SUPPLIED INFORMATION Start Marker

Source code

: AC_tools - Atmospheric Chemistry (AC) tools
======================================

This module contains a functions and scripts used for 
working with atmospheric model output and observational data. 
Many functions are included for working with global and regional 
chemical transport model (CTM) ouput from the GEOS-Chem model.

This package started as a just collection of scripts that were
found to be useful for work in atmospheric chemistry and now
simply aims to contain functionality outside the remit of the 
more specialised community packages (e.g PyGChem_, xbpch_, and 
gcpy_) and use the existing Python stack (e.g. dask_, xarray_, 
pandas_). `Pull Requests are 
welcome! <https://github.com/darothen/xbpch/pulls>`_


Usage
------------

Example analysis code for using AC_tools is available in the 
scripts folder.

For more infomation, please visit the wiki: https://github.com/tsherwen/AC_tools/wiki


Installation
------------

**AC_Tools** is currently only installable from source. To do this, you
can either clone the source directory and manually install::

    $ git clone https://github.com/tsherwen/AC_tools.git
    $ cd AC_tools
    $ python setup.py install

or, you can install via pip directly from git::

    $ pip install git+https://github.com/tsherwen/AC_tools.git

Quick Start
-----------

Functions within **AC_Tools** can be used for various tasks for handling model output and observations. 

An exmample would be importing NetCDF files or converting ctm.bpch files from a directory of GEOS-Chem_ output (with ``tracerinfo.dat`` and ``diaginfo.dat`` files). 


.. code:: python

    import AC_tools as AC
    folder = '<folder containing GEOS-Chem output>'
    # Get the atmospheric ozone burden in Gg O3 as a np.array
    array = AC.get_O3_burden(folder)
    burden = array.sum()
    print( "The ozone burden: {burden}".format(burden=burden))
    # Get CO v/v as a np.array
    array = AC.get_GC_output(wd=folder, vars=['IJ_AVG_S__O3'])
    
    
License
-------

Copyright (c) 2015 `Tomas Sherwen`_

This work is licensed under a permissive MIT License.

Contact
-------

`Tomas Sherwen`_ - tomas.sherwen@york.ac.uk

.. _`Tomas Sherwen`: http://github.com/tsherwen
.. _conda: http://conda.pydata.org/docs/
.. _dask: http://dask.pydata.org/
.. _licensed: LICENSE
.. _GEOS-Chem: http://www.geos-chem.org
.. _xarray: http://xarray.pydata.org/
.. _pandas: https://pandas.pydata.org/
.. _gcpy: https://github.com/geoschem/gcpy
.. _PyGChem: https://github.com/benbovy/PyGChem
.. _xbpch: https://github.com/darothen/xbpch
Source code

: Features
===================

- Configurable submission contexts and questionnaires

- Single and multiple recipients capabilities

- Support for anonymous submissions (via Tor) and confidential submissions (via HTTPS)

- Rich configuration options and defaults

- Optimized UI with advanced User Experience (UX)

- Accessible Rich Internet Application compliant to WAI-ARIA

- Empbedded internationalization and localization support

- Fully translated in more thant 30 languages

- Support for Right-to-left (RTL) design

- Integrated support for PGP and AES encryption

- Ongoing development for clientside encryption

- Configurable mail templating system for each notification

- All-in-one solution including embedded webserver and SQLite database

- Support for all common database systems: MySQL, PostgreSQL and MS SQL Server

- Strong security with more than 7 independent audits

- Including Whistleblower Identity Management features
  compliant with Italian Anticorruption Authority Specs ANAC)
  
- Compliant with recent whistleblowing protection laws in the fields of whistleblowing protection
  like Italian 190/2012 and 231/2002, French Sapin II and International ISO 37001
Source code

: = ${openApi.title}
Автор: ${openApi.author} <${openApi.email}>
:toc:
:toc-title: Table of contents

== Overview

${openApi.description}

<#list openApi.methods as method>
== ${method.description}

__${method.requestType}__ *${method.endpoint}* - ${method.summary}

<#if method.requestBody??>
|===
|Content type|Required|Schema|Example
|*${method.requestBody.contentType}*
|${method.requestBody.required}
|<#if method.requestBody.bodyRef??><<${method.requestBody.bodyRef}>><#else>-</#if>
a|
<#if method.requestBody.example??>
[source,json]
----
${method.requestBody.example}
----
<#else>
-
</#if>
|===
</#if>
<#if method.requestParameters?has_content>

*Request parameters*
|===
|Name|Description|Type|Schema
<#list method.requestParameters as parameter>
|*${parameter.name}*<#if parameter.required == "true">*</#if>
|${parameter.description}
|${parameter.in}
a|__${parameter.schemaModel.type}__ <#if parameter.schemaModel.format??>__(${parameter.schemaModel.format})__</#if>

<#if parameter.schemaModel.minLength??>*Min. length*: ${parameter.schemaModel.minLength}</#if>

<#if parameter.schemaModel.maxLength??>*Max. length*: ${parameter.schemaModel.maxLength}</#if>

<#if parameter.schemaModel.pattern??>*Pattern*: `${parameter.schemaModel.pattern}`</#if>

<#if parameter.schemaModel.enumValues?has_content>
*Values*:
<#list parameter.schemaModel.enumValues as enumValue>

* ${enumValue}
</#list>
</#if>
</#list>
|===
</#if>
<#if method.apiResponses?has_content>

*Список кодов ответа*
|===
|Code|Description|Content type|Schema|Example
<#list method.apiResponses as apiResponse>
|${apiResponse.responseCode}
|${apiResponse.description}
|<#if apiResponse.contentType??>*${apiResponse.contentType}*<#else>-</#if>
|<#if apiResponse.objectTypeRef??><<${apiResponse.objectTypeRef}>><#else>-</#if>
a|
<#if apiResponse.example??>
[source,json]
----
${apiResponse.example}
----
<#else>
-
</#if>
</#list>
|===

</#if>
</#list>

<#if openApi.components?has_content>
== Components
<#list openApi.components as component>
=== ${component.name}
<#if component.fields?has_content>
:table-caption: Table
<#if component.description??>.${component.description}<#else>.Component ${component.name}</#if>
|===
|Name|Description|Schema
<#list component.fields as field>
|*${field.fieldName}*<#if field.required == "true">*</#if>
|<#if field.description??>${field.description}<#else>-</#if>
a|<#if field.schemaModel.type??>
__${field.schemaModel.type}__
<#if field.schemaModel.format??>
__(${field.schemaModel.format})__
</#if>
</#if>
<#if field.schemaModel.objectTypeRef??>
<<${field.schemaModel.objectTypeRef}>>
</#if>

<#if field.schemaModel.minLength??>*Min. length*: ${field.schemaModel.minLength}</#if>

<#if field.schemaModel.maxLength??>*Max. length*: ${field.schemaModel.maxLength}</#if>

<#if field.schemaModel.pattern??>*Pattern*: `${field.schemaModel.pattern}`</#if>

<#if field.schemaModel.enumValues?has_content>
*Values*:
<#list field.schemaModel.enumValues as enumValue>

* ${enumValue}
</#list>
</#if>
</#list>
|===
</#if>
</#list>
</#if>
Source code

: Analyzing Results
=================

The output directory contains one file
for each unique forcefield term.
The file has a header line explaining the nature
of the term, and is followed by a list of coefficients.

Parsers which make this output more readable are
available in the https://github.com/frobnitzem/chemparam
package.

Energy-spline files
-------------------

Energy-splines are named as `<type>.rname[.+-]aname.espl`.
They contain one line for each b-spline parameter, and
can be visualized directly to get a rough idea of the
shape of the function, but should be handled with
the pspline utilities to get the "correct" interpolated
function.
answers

SUPPLIED INFORMATION End Marker

▶ [THE TASK]:
Take the material above and set it down again exactly.

▶ [RESULT OF THE TASK]:
Source code

: AC_tools - Atmospheric Chemistry (AC) tools
======================================

This module contains a functions and scripts used for 
working with atmospheric model output and observational data. 
Many functions are included for working with global and regional 
chemical transport model (CTM) ouput from the GEOS-Chem model.

This package started as a just collection of scripts that were
found to be useful for work in atmospheric chemistry and now
simply aims to contain functionality outside the remit of the 
more specialised community packages (e.g PyGChem_, xbpch_, and 
gcpy_) and use the existing Python stack (e.g. dask_, xarray_, 
pandas_). `Pull Requests are 
welcome! <https://github.com/darothen/xbpch/pulls>`_


Usage
------------

Example analysis code for using AC_tools is available in the 
scripts folder.

For more infomation, please visit the wiki: https://github.com/tsherwen/AC_tools/wiki


Installation
------------

**AC_Tools** is currently only installable from source. To do this, you
can either clone the source directory and manually install::

    $ git clone https://github.com/tsherwen/AC_tools.git
    $ cd AC_tools
    $ python setup.py install

or, you can install via pip directly from git::

    $ pip install git+https://github.com/tsherwen/AC_tools.git

Quick Start
-----------

Functions within **AC_Tools** can be used for various tasks for handling model output and observations. 

An exmample would be importing NetCDF files or converting ctm.bpch files from a directory of GEOS-Chem_ output (with ``tracerinfo.dat`` and ``diaginfo.dat`` files). 


.. code:: python

    import AC_tools as AC
    folder = '<folder containing GEOS-Chem output>'
    # Get the atmospheric ozone burden in Gg O3 as a np.array
    array = AC.get_O3_burden(folder)
    burden = array.sum()
    print( "The ozone burden: {burden}".format(burden=burden))
    # Get CO v/v as a np.array
    array = AC.get_GC_output(wd=folder, vars=['IJ_AVG_S__O3'])
    
    
License
-------

Copyright (c) 2015 `Tomas Sherwen`_

This work is licensed under a permissive MIT License.

Contact
-------

`Tomas Sherwen`_ - tomas.sherwen@york.ac.uk

.. _`Tomas Sherwen`: http://github.com/tsherwen
.. _conda: http://conda.pydata.org/docs/
.. _dask: http://dask.pydata.org/
.. _licensed: LICENSE
.. _GEOS-Chem: http://www.geos-chem.org
.. _xarray: http://xarray.pydata.org/
.. _pandas: https://pandas.pydata.org/
.. _gcpy: https://github.com/geoschem/gcpy
.. _PyGChem: https://github.com/benbovy/PyGChem
.. _xbpch: https://github.com/darothen/xbpch
Source code

: Features
===================

- Configurable submission contexts and questionnaires

- Single and multiple recipients capabilities

- Support for anonymous submissions (via Tor) and confidential submissions (via HTTPS)

- Rich configuration options and defaults

- Optimized UI with advanced User Experience (UX)

- Accessible Rich Internet Application compliant to WAI-ARIA

- Empbedded internationalization and localization support

- Fully translated in more thant 30 languages

- Support for Right-to-left (RTL) design

- Integrated support for PGP and AES encryption

- Ongoing development for clientside encryption

- Configurable mail templating system for each notification

- All-in-one solution including embedded webserver and SQLite database

- Support for all common database systems: MySQL, PostgreSQL and MS SQL Server

- Strong security with more than 7 independent audits

- Including Whistleblower Identity Management features
  compliant with Italian Anticorruption Authority Specs ANAC)
  
- Compliant with recent whistleblowing protection laws in the fields of whistleblowing protection
  like Italian 190/2012 and 231/2002, French Sapin II and International ISO 37001
Source code

: = ${openApi.title}
Автор: ${openApi.author} <${openApi.email}>
:toc:
:toc-title: Table of contents

== Overview

${openApi.description}

<#list openApi.methods as method>
== ${method.description}

__${method.requestType}__ *${method.endpoint}* - ${method.summary}

<#if method.requestBody??>
|===
|Content type|Required|Schema|Example
|*${method.requestBody.contentType}*
|${method.requestBody.required}
|<#if method.requestBody.bodyRef??><<${method.requestBody.bodyRef}>><#else>-</#if>
a|
<#if method.requestBody.example??>
[source,json]
----
${method.requestBody.example}
----
<#else>
-
</#if>
|===
</#if>
<#if method.requestParameters?has_content>

*Request parameters*
|===
|Name|Description|Type|Schema
<#list method.requestParameters as parameter>
|*${parameter.name}*<#if parameter.required == "true">*</#if>
|${parameter.description}
|${parameter.in}
a|__${parameter.schemaModel.type}__ <#if parameter.schemaModel.format??>__(${parameter.schemaModel.format})__</#if>

<#if parameter.schemaModel.minLength??>*Min. length*: ${parameter.schemaModel.minLength}</#if>

<#if parameter.schemaModel.maxLength??>*Max. length*: ${parameter.schemaModel.maxLength}</#if>

<#if parameter.schemaModel.pattern??>*Pattern*: `${parameter.schemaModel.pattern}`</#if>

<#if parameter.schemaModel.enumValues?has_content>
*Values*:
<#list parameter.schemaModel.enumValues as enumValue>

* ${enumValue}
</#list>
</#if>
</#list>
|===
</#if>
<#if method.apiResponses?has_content>

*Список кодов ответа*
|===
|Code|Description|Content type|Schema|Example
<#list method.apiResponses as apiResponse>
|${apiResponse.responseCode}
|${apiResponse.description}
|<#if apiResponse.contentType??>*${apiResponse.contentType}*<#else>-</#if>
|<#if apiResponse.objectTypeRef??><<${apiResponse.objectTypeRef}>><#else>-</#if>
a|
<#if apiResponse.example??>
[source,json]
----
${apiResponse.example}
----
<#else>
-
</#if>
</#list>
|===

</#if>
</#list>

<#if openApi.components?has_content>
== Components
<#list openApi.components as component>
=== ${component.name}
<#if component.fields?has_content>
:table-caption: Table
<#if component.description??>.${component.description}<#else>.Component ${component.name}</#if>
|===
|Name|Description|Schema
<#list component.fields as field>
|*${field.fieldName}*<#if field.required == "true">*</#if>
|<#if field.description??>${field.description}<#else>-</#if>
a|<#if field.schemaModel.type??>
__${field.schemaModel.type}__
<#if field.schemaModel.format??>
__(${field.schemaModel.format})__
</#if>
</#if>
<#if field.schemaModel.objectTypeRef??>
<<${field.schemaModel.objectTypeRef}>>
</#if>

<#if field.schemaModel.minLength??>*Min. length*: ${field.schemaModel.minLength}</#if>

<#if field.schemaModel.maxLength??>*Max. length*: ${field.schemaModel.maxLength}</#if>

<#if field.schemaModel.pattern??>*Pattern*: `${field.schemaModel.pattern}`</#if>

<#if field.schemaModel.enumValues?has_content>
*Values*:
<#list field.schemaModel.enumValues as enumValue>

* ${enumValue}
</#list>
</#if>
</#list>
|===
</#if>
</#list>
</#if>
Source code

: Analyzing Results
=================

The output directory contains one file
for each unique forcefield term.
The file has a header line explaining the nature
of the term, and is followed by a list of coefficients.

Parsers which make this output more readable are
available in the https://github.com/frobnitzem/chemparam
package.

Energy-spline files
-------------------

Energy-splines are named as `<type>.rname[.+-]aname.espl`.
They contain one line for each b-spline parameter, and
can be visualized directly to get a rough idea of the
shape of the function, but should be handled with
the pspline utilities to get the "correct" interpolated
function.
answers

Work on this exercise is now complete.